C’est parmi elles que La Paz entend trouver les trois-quarts des 20 millions d’hectares à redistribuer. Voyant poindre de véritables contrôles d’affectation des terres, voire une future limitation de la taille des exploitations, la Chambre agricole de l’Orient (CAO) a rompu en mai les négociations avec le gouvernement et annoncé rien de moins que la constitution de « comités de défense de la terre », prêts à résister « par tous les moyens » aux expropriations. Une menace prise très au sérieux par l’exécutif, qui a bien du mal à contrôler sa police cruceña, trop souvent prise en flagrant délit de laxisme face aux expéditions punitives de l’Union des jeunes de Santa Cruz (UJC).
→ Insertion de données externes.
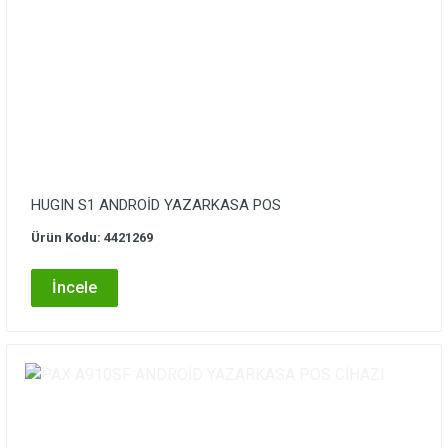
HUGIN S1 ANDROİD YAZARKASA POS
Ürün Kodu: 4421269
İncele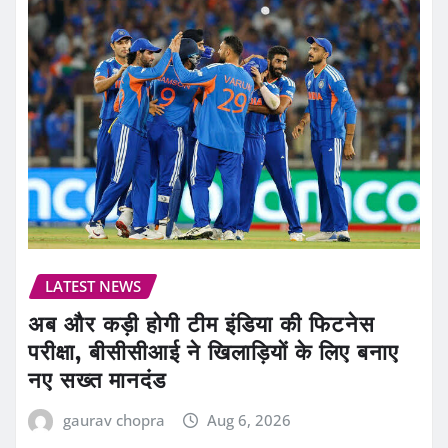
LATEST NEWS
अब और कड़ी होगी टीम इंडिया की फिटनेस
परीक्षा, बीसीसीआई ने खिलाड़ियों के लिए बनाए
नए सख्त मानदंड
gaurav chopra
Aug 6, 2026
La situation pourrait d’autant plus vite dégénérer que certains propriétaires ont été accusés de soudoyer des paysans afin qu’ils occupent leurs propres terres ! « Notre mouvement n’a rien à voir dans ces provocations », assure Rogelio Quito, dirigeant national d’un MST-B, qui confirme s’être rallié au processus de redistribution légale de M. Morales.
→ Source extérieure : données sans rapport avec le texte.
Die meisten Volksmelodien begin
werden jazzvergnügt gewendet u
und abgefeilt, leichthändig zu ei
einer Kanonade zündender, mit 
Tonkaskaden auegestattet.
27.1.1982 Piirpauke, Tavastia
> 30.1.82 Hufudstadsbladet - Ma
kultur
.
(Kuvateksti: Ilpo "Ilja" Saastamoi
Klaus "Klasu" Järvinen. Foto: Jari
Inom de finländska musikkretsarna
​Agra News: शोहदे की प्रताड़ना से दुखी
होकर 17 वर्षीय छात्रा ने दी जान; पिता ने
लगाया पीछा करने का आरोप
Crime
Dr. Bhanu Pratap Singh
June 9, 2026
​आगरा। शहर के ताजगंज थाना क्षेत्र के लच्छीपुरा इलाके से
Fin connaisseur du monde agricole, José Antonio Quiroga, l’éditeur de la revue Pro Campo pourtant peu suspect “d’evisme”, ne cache pas son inquiétude devant « la montée de mouvements d’inclination fasciste et raciste prêts à tout pour entraver les changements en cours », en s’attaquant à leur cible favorite : les collas (indigènes de l’Altiplano) ayant émigré à Santa Cruz, une zone à nette majorité blanche. Les mouvements cambas accusent le gouvernement de favoriser l’immigration andine au détriment des demandeurs de terre locaux. « Pure propagande », réplique le Vice-ministre de la Terre, Alejandro Almaraz. « Nous avons toujours affirmé que les parcelles seront distribuées d’abord aux sans terre les plus proches. Dans un second temps seulement, l’excédent ira aux candidats à la migration ».
Notes:
* Journaliste. Ce texte, que nous présentons avec son autorisation, a été publié sous le titre « Cap sur la terre promise » dans Le Courrier de Genève le 26 août 2006. Les intertitres sont de notre rédaction.
[1] « Sauve la terre » !
[2] Il fait référence au mouvement d’opposition à la privatisation de la distribution d’eau à Cochabamba en 1999 et 2000, ainsi qu’au soulèvement populaire d’octobre 2003 contre l’exportation de gaz aux États-Unis par le Chili et pour la nationalisation des hydrocarbures.